若使用 Podman，将命令中的 docker 替换为 podman 即可。

examples 中与 PD 混部部署相关的主要目录结构如下：

examples/
├── deployer/                  # 部署工具目录
│   ├── deploy.py              # 部署入口脚本
│   ├── delete.sh              # 卸载脚本
│   ├── show_log.sh            # 日志查看脚本
│   ├── yaml_template/         # K8s YAML 模板
│   ├── startup/               # 启动脚本
│   ├── log_collect/           # 日志采集
│   └── output_yamls/          # 生成的 YAML 输出目录
└── infer_engines/
    └── vllm/
        └── pd_hybrid/
            ├── user_config.json   # PD 混部用户配置示例
            ├── env.json           # PD 混部环境变量配置示例
            └── README.md          # 示例说明

PD 混部示例配置位于 examples/infer_engines/vllm/pd_hybrid/。
部署工具使用方法详见 examples/deployer/README.md。

配置 `user_config.json`

PD 混部可直接参考 examples/infer_engines/vllm/pd_hybrid/user_config.json。该文件根节点包含 version、motor_deploy_config、motor_controller_config、motor_coordinator_config 和 motor_engine_union_config。

motor_deploy_config（部署与资源）

motor_deploy_config 为部署与资源相关配置。

配置示例：

"motor_deploy_config": {
  "deploy_mode": "infer_service_set",
  "hybrid_instances_num": 1,
  "single_hybrid_instance_pod_num": 1,
  "hybrid_pod_npu_num": 2,
  "image_name": "",
  "job_id": "mindie-motor",
  "hardware_type": "800I_A3",
  "weight_mount_path": "/mnt/weight/"
}

配置项说明：

配置项	类型	说明
deploy_mode	string	部署方式。PD 混部推荐使用 `infer_service_set`，不配置时默认也是该方式
hybrid_instances_num	int	union 实例个数，≥1 且 ≤16
single_hybrid_instance_pod_num	int	单个 union 实例对应的 Pod 数，≥1
hybrid_pod_npu_num	int	单个 union Pod 占用的 NPU 卡数
image_name	string	推理镜像名，需包含 MindIE-PyMotor 与推理引擎运行环境
job_id	string	部署任务名，同时作为 K8s 命名空间使用，如 `mindie-motor`
hardware_type	string	硬件类型：`800I_A2` 或 `800I_A3`
weight_mount_path	string	宿主机上模型权重挂载路径，容器内 `model` 需与此挂载路径一致

motor_coordinator_config

PD 混部场景不再需要配置 Coordinator 调度模式。Coordinator 会根据运行中的 union 实例自动选择 PDHybridRouter。

-- 所示记录 --
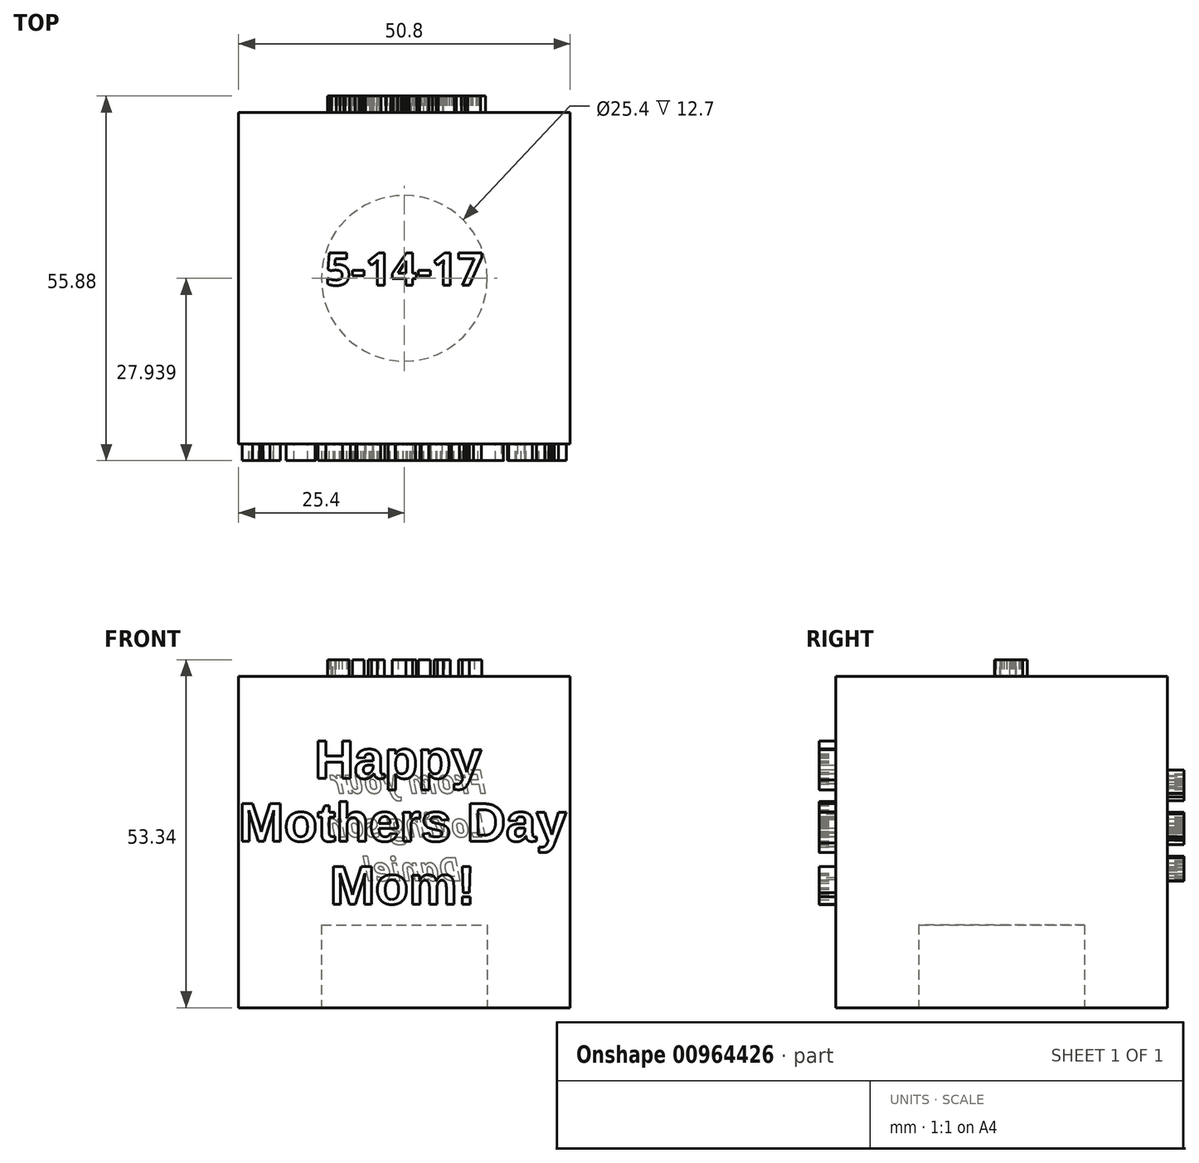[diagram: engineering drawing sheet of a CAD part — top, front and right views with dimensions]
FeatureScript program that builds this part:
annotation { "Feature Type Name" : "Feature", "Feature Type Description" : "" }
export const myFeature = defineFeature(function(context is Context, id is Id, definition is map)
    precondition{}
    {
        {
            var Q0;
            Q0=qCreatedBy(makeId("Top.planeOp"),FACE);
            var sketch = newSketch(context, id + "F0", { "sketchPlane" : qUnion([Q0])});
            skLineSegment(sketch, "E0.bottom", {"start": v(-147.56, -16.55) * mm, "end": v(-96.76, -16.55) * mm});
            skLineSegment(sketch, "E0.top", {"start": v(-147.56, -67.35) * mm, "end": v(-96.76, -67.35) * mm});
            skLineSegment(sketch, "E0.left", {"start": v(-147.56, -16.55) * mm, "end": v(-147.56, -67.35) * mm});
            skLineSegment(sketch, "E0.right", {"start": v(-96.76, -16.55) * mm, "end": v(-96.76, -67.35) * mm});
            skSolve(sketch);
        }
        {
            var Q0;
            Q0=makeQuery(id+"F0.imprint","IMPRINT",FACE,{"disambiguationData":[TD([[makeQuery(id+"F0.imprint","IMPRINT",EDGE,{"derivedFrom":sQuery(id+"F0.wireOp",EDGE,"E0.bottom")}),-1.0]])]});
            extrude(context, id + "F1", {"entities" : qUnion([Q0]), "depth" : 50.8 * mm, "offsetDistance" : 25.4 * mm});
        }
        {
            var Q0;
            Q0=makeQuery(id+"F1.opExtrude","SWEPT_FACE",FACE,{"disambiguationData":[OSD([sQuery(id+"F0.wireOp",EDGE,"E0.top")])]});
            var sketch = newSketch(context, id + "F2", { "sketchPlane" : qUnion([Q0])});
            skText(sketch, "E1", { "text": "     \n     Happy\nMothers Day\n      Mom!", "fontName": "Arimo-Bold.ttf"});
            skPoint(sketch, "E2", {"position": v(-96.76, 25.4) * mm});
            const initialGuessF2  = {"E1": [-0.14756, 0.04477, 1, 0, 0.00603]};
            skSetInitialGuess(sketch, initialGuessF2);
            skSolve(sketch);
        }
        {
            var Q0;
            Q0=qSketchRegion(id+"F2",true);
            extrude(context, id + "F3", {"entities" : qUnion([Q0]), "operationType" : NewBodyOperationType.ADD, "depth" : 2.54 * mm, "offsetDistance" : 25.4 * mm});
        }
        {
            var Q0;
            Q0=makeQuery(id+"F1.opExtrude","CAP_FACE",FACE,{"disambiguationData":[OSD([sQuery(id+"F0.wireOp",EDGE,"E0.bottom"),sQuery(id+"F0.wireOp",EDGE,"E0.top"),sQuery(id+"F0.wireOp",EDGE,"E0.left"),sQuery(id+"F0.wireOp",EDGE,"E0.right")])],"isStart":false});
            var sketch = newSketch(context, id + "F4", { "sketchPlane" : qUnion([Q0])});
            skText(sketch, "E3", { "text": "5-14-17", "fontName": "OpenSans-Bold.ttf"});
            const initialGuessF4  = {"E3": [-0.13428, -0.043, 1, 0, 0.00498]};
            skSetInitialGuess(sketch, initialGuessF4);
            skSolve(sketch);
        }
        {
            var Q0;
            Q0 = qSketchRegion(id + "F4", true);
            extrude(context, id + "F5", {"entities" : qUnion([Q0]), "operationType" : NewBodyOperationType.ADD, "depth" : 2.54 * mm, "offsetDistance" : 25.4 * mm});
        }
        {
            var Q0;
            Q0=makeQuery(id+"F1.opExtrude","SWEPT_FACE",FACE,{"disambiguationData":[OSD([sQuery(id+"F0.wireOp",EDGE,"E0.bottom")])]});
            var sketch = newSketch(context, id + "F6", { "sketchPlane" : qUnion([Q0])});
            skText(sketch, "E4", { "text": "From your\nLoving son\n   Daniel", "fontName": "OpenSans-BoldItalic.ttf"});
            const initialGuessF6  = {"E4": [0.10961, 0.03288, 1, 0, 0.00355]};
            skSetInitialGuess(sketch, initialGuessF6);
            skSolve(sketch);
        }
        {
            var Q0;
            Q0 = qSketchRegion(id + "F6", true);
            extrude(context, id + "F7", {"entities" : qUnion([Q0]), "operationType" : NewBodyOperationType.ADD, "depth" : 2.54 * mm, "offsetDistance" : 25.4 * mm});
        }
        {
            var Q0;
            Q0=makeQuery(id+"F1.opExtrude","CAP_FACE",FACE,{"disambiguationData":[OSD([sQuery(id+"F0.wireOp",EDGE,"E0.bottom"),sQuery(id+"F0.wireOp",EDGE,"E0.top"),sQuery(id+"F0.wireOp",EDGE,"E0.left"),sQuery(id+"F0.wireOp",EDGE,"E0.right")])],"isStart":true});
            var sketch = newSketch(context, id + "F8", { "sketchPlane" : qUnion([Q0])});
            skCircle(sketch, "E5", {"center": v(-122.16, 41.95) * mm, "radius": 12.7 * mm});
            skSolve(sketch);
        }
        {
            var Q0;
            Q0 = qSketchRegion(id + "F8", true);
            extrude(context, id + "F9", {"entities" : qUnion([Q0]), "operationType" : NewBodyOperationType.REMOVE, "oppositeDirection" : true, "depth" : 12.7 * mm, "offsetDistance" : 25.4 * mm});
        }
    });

-- 布置任务 --
**1)** 将 PD 混部配置文段中的这句话译成英文：“PD 混部场景不再需要配置 Coordinator 调度模式。”
**2)** 根据 PD 混部配置文段，判断下列说法是否成立，逐条回答“是”或“否”，并引出文段中起决定作用的原话：(a) hybrid_instances_num 最多可设为 32；(b) job_id 还会被当作 K8s 命名空间；(c) deploy_mode 不配置时默认采用 infer_service_set。
**3)** 从 PD 混部配置文段最后一句之后接着往下写。
上面的记录与 PD 混部配置文段毫无关联。

-- 题目解答 --
**1)** In PD hybrid deployment scenarios, the Coordinator scheduling mode no longer needs to be configured.

**2)**
(a) 否：“≥1 且 ≤16”
(b) 是：“同时作为 K8s 命名空间使用”
(c) 是：“不配置时默认也是该方式”

**3)**
配置示例（默认负载均衡）：

"motor_coordinator_config": {}

配置示例（KV Cache 亲和调度，可选）：

"motor_coordinator_config": {
  "scheduler_config": {
    "scheduler_type": "kv_cache_affinity",
    "kv_affinity_mode": "unified",
    "kv_affinity_load_weight": 1.0
  }
}

启用 KV Cache 亲和时，在 examples/infer_engines/vllm/pd_hybrid/user_config.json 中按上述示例修改 motor_coordinator_config、motor_engine_union_config 并增加 kv_conductor_config 即可，无需单独配置文件。KV Conductor 安装与部署说明见 KV Cache 亲和部署。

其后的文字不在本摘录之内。